Exercise requirements ▸ Determine which lines of the records include the word "pixels", and copy them.
Data shown Start Marker
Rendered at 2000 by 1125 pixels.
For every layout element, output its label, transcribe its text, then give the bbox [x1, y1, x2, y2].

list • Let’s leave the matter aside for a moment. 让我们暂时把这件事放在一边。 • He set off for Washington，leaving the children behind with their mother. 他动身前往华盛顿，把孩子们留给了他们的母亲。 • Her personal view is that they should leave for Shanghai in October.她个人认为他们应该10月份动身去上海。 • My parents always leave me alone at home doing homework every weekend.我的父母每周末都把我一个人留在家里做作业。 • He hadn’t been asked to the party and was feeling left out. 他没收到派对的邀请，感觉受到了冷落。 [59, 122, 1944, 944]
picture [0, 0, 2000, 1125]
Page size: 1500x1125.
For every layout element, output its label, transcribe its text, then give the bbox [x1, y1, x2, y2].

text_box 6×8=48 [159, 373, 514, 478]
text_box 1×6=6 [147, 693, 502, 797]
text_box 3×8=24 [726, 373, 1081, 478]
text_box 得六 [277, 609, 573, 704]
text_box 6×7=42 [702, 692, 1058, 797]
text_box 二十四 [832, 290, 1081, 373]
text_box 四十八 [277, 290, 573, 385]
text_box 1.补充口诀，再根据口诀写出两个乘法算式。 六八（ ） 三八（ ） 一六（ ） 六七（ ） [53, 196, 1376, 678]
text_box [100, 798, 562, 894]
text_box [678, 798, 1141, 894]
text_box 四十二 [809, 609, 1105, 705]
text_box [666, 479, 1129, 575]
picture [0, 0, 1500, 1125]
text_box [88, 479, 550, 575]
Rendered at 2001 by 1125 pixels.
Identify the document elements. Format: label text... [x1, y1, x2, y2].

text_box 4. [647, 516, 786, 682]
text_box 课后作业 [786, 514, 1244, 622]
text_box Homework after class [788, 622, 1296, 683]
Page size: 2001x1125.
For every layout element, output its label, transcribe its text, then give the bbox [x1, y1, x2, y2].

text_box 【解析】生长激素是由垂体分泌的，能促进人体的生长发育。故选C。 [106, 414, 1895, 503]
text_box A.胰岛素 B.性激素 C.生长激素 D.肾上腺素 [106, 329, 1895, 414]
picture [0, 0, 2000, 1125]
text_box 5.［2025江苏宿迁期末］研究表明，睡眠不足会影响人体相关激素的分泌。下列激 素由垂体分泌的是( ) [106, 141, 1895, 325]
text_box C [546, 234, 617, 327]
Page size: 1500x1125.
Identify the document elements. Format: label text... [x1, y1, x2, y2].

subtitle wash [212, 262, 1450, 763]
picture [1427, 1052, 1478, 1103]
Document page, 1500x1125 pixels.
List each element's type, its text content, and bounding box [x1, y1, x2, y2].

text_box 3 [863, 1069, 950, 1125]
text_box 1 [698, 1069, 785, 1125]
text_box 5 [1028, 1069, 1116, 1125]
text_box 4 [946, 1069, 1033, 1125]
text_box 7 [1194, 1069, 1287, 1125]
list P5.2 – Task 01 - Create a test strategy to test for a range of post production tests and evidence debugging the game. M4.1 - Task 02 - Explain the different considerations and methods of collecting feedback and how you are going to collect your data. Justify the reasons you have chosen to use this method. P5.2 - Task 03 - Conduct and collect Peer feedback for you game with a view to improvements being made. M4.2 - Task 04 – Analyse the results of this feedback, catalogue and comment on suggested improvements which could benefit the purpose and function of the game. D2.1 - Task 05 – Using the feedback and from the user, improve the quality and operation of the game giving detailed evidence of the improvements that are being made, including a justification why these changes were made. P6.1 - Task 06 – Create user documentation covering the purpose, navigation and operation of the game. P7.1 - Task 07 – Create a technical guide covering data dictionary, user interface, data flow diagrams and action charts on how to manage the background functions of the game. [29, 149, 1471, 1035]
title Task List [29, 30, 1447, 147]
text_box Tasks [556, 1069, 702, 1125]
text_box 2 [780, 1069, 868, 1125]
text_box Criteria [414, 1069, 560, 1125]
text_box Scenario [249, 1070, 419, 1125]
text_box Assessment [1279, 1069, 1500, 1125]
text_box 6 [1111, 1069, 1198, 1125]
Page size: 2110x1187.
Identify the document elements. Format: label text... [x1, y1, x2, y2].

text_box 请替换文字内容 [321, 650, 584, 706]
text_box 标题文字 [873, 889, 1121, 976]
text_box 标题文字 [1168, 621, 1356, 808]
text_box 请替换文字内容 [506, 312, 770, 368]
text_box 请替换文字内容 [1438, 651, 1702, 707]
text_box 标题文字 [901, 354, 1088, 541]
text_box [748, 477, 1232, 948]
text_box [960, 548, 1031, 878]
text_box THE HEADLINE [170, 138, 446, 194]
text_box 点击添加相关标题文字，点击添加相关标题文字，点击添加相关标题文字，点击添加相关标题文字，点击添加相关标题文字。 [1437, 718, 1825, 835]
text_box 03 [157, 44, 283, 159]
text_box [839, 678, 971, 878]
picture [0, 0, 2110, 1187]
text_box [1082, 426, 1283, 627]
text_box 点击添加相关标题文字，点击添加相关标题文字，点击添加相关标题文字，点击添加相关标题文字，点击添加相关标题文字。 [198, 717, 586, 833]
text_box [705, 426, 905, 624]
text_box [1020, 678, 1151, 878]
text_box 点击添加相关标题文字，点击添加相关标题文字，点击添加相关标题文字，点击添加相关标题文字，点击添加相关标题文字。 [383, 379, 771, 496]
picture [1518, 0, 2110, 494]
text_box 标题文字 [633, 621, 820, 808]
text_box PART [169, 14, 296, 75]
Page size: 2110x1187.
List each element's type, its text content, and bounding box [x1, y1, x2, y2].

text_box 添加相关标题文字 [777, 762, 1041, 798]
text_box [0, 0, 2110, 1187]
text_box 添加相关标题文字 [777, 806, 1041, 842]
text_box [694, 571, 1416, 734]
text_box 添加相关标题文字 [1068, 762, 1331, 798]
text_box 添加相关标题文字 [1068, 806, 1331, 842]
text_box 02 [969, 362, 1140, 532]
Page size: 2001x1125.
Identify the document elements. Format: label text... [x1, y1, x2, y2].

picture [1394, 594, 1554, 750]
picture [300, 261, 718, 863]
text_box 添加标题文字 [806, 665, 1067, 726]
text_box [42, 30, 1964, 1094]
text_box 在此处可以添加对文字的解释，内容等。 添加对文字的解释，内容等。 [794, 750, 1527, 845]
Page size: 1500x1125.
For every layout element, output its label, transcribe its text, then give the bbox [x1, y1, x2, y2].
Data shown End Marker
Task answer ▸
Rendered at 2000 by 1125 pixels.
Rendered at 2001 by 1125 pixels.
Document page, 1500x1125 pixels.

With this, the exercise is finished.